Alex Yurchenko finally posted results on a benchmark he has planned to do for a long time: Galera vs NDB cloud shootout.
Their blog requires registration to comment, so I'll post my comment here instead:
Sysbench can do the loadbalancing itself, so there is no need for external loadbalancer. Just add a comma separated list of master MySQL nodes to --mysql-host. This is similar to what the JDBC and PHP drivers can do too, and it is my favorite architecture. Why introduce extra layers of stuff that you don't need and that doesn't bring any additional value?
sysbench is probably not an optimal benchmark for "out of the box" NDB. Sysbench OLTP does a lot of selects on ranges, and joins and unions. By default NDB will partition the data using a hash algorithm, so this means every sysbench transaction will have to "spray" itself across all the partitions. To optimize for sysbench workload, one should explicitly specify the partitions to be continuous (PARTITION BY RANGE). In my experience of NDB, correct partitioning for your workload can improve performance with anything from 2x to 5x, perhaps even more.
Btw, is sysbench latency reported by transaction or per statement? I suppose it is per transaction. Then 220 ms latency is completely expected and it is due to the non-optimal partitioning I've explained above. NDB shouldn't have any problems getting into the 10 ms latency range if partitioning is done such that most transactions hit only a single partition. Yeah, knowing this one rule is really the secret to becoming NDB guru :-) I suppose using Dolphin interconnects, or with NDB 7.2 also Infiniband will work, it cuts down the latency for you anyway, but correct partitioning is always preferred.

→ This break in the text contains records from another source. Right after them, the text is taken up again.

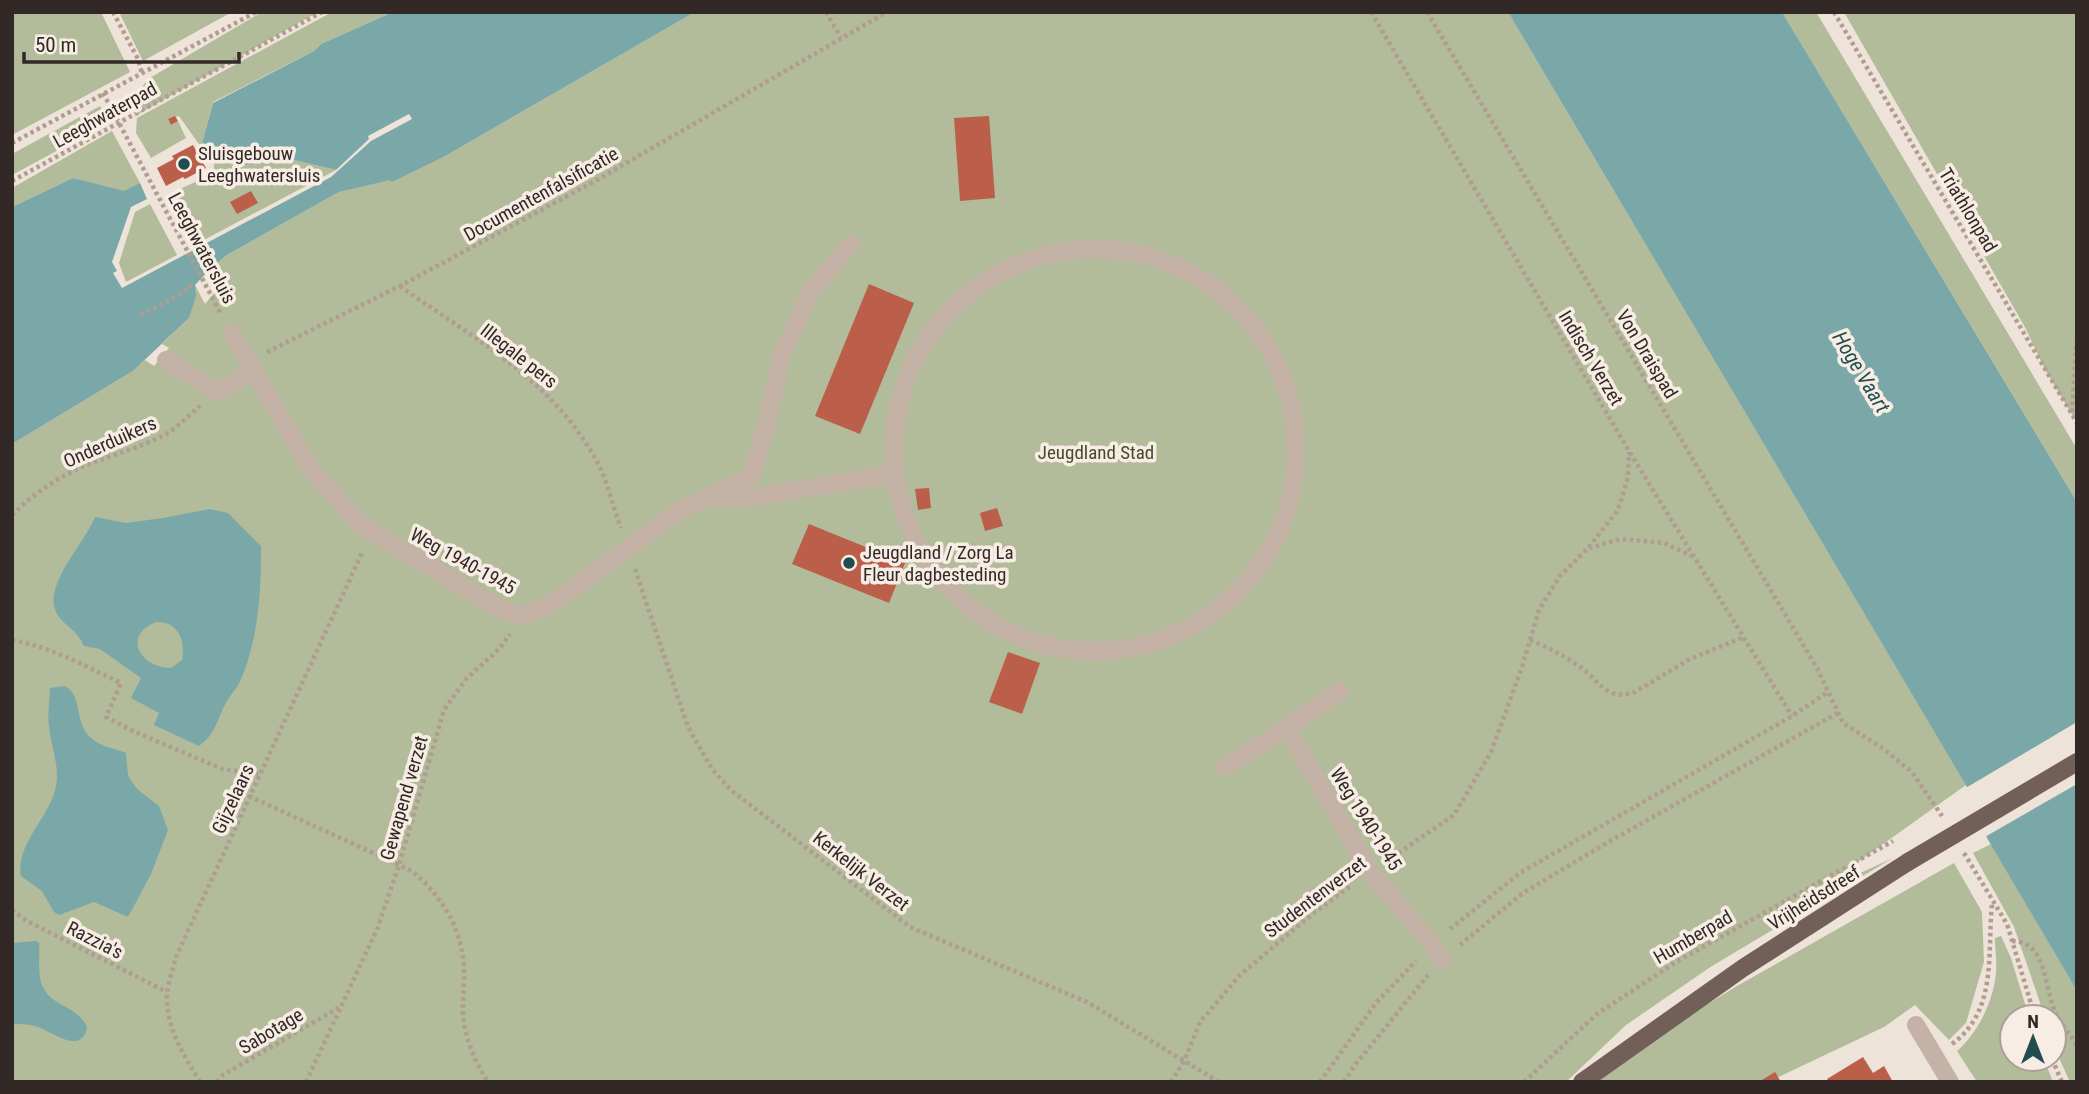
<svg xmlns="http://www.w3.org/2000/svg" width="2089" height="1094" viewBox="0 0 2089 1094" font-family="'Roboto Condensed',sans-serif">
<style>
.green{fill:#b2bb9a}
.water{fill:#7aa8a8;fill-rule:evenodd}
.pier{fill:#eee3d8}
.building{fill:#bb5f4a}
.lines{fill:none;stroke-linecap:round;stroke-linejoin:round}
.path{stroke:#b09c90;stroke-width:4.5;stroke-dasharray:3.5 3.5;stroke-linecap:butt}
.minor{stroke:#c5b2a6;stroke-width:18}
.major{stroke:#726058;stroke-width:18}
.major-bridge{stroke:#726058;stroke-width:18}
.poi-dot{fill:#204e4f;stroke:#f7ede4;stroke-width:2.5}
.labels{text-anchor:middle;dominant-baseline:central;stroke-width:7;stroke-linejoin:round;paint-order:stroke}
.street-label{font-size:19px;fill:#322926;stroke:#f7ede4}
.poi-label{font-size:19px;fill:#322926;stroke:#f7ede4;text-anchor:start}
.park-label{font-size:19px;fill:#434d2c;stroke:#f7ede4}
.water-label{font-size:21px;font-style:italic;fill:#204e4f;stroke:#f7ede4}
</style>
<rect width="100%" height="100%" fill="#eee3d8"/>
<!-- green -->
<g class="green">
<path d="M12,12H101L130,72L12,135Z"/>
<path d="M119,12H232L143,61Z"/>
<path d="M262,12H318L135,116L142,87L148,79Z"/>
<path d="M332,12H393L321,44L314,51L213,102L201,147L179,116L168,119L171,125L178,121L186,138L151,158L136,133L137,118Z"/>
<path d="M695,12H1508L1966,785L1810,896L1893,858L1712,966L1626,1025L1566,1082H12V444L133,371L145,360L154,366L169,348L162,344L189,318L195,285L205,304L221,285L211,268L227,255L339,192L390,179L447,155Z"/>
<path d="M1782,12H1816L2077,449V502Z"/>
<path d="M1844,12H2077V423L2044,368L2026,329Z"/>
<path d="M100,106L108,123L12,175V154Z"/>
<path d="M112,131L140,183L124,192L73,178L12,207V188Z"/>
<path d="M277,156L336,170L200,242L169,194L213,174L215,159L242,166Z"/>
<path d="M150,204L177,255L126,282L119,263L135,212Z"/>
<path d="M1991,844L2077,991V1082H2070L2054,1047V1017H2045L2014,927L1973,853Z"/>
<path d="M1954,863L1982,912L1984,962L1966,1023L1949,1040L1915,1005L1884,1027L1768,1082H1596L1657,1035L1737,986Z"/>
<path d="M2001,936L2011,958L2029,1017H2012V1059H2044L2053,1082H1977L1957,1051C1978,1033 1994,1000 1996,972C1997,961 1995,949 1995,938Z"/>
</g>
<!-- water -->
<g class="water">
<path d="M393,12H695L447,155L392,182L390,180L339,192L227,255L211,268L195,285L196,296L189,318L133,371L12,444V207L73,178L124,191L140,183L147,199L131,207L112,262L117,271L113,273L122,288L331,177L371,141L412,119L409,114L368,136L369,139L336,170L277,156L242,166L215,159L208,161L201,147L213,103L314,51L321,44Z"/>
<path d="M1508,12H1782L2077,502V991L1987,838L1977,804Z"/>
<path d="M210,509L228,513L261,546C261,591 259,637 241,679C238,687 231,694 227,701C216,720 217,733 199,746L154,725L159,713L131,698L141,678L100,649L84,646C76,629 69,629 59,617C38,589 85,544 95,517L126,523L163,518ZM156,622C178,621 186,641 182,660L171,668C141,668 121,636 156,622Z"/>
<path d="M65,686C83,695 74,724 91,738C99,746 116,749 126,753L128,776L137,789L159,806L168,830L151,874L128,917L94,902L59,915L54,912L42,891L21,876C15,844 50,818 56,786C60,767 51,746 49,727C47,714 50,701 50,688Z"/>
<path d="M36,941L39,943C40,957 37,975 43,987C52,1007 77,1005 87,1027C82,1057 52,1031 35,1026C28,1024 19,1024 12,1024V943Z"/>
</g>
<!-- pier -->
<path class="pier" d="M2077,722V784L1983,838L1974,806L1964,789Z"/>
<!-- building -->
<g class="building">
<path d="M175,116L178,121L171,125L168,119Z"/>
<path d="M989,116L995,198L960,201L954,118Z"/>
<path d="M193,145L206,168L185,179L183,177L166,186L157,168L174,159L172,156Z"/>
<path d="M251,191L258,203L237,214L230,202Z"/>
<path d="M869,284L914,303L860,434L815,416Z"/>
<path d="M929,488L931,508L918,510L915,489Z"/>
<path d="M997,508L1003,526L985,531L980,513Z"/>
<path d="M809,524L905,563L889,603L792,564Z"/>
<path d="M1008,652L1040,663L1022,714L989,702Z"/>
<path d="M1863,1057L1873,1073L1884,1066L1893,1082H1829L1827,1079Z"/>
<path d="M1775,1072L1781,1082H1763L1762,1080Z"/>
</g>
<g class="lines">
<!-- path -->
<g class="path">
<path d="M113,12L138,59L142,74"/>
<path d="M826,12L841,38"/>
<path d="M1371,12L1629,451L1792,716"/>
<path d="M1427,12L1817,668L1843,723L1881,747L1912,772L1942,816"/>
<path d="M1834,12L2077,423"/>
<path d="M103,93L221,314"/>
<path d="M12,143L256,12"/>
<path d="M12,181L322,12"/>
<path d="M400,286C471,337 551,379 595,458C607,478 612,505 621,528"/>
<path d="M141,315L183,293L193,283"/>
<path d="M267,352L400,286L597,180L887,12"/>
<path d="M2072,412L2077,335"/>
<path d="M12,515C32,495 58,477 84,466C111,455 140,448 166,434C178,427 189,415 200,406"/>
<path d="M1589,548L1621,539L1664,543L1694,557"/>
<path d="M635,569L688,727L712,769L732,791L910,927L1087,1002L1219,1082"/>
<path d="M12,640C51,647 85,666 121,683L106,717L133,731L222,769L260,774"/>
<path d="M1530,640C1549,648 1567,657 1583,669C1593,677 1601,689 1613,693C1620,696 1628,694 1635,692L1690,659L1744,637"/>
<path d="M249,796L412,871C442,896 462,929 464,968C465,986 461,1005 464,1022C467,1044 476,1063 488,1082"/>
<path d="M1964,853L2007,924L2035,1017"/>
<path d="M1387,861L1454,815L1491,752L1522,667L1539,610L1560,576L1588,548L1618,510L1628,477L1629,452"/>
<path d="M12,910L27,921L167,992"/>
<path d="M1450,929L1520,873L1792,716L1828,692"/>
<path d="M2012,941C2047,941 2044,987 2055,1012C2060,1023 2070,1034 2077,1045"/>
<path d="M1460,945L1523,893L1610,841L1838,713"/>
<path d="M1952,1044C1998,1011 1987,952 1992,904"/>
<path d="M2052,1059L2062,1082"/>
<path d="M200,1082C183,1054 166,1028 167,995C168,982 173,969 176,957L362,553"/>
<path d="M217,1082L223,1075L340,1007"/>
<path d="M306,1082L378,927L399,865L444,710L466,679L499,649L510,634"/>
<path d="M1171,1082L1184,1061L1200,1022L1239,976L1311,915L1351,886"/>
<path d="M1320,1082L1376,1003L1416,961"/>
<path d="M1344,1082L1355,1065L1428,975"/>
<path d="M1524,1082L1597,1014L1676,962L1893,841"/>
</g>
<!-- minor -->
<g class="minor">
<circle cx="1095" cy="450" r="201"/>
<path d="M232,333L309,466L358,523L498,608L522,616L547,607L682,509L707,498H747L893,474"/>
<path d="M166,360L218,392L253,371"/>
<path d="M712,495L751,477L767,422L781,357L811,291L851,244"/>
<path d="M1287,728L1340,691"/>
<path d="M1225,767L1287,728L1370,872L1432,944L1442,960"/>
<path d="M1916,1025L1950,1082"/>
</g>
<!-- major -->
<path class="major" d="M1582,1082L1743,968L1908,862"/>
<!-- major-bridge -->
<path class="major-bridge" d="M1908,862L2077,762"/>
</g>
<!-- markers -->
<g class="poi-dot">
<circle cx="184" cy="164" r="7"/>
<circle cx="849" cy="563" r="7"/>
</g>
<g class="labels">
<!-- street labels -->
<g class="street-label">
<text transform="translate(105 115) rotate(-29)">Leeghwaterpad</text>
<text transform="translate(541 194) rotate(-29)">Documentenfalsificatie</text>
<text transform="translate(1968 210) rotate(59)">Triathlonpad</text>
<text transform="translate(202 248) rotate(62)">Leeghwatersluis</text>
<text transform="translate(1647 354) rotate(59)">Von Draispad</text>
<text transform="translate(519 356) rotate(38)">Illegale pers</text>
<text transform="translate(1591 358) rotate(59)">Indisch Verzet</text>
<text transform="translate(110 442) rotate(-24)">Onderduikers</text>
<text transform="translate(463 561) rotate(29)">Weg 1940-1945</text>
<text transform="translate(404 798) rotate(-74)">Gewapend verzet</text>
<text transform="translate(233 799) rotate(-65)">Gijzelaars</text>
<text transform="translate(1366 819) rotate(58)">Weg 1940-1945</text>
<text transform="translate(861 871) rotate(38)">Kerkelijk Verzet</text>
<text transform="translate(1315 897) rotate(-37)">Studentenverzet</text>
<text transform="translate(1814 898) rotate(-32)">Vrijheidsdreef</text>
<text transform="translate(1693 937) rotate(-30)">Humberpad</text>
<text transform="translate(95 940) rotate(27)">Razzia's</text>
<text transform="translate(271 1031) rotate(-31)">Sabotage</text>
</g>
<!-- poi labels -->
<g class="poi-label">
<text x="198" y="153">Sluisgebouw<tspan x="198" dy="22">Leeghwatersluis</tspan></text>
<text x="863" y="552">Jeugdland / Zorg La<tspan x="863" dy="22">Fleur dagbesteding</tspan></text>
</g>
<!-- park labels -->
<g class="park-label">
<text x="1096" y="452">Jeugdland Stad</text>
</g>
<!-- water labels -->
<g class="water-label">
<text transform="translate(1861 372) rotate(59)">Hoge Vaart</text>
</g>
</g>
<!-- border -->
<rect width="2089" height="1094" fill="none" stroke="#322926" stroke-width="28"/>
<!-- north arrow -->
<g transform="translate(2033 1038)"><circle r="33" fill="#f7ede4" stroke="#a89f98" stroke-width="2"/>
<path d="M0-5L12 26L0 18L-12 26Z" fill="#204e4f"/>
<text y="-10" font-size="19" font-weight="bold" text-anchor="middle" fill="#322926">N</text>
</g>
<!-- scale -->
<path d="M24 52v10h215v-10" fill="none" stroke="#322926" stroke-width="3.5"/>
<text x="35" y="52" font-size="21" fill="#322926" stroke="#f7ede4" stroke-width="5" paint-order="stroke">50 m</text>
</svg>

Your conclusion is mostly right. For "out of the box" dumb benchmark NDB usually does not deliver great performance results, unless you are lucky and you happen to be running a pure key-value workload. This is true even if you have non-virtualized 10GB Ethernet super-duper hardware. 100 ms to 200 ms latencies is exactly the range where you end up in such a case. However, when you know that NDB is almost always bottlenecked by network communication overhead, then you realize that your goal in optimizing is to minimize network communication. After that it becomes an easy task for any experienced DBA to use correct PARTITIONing scheme when creating tables. (In fact, it's the same optimization you would also do for a partitioned table on a single node, such as a data warehouse on InnoDB or Oracle.)
If you have the test environment still setup, it would actually be really interesting to see also such test with NDB, so that you don't just compare the "dumb" case (which is valid in itself, I totally agree Galera experience is much more user friendly) but also the best case. Based on this I'd say it could be a pretty even match.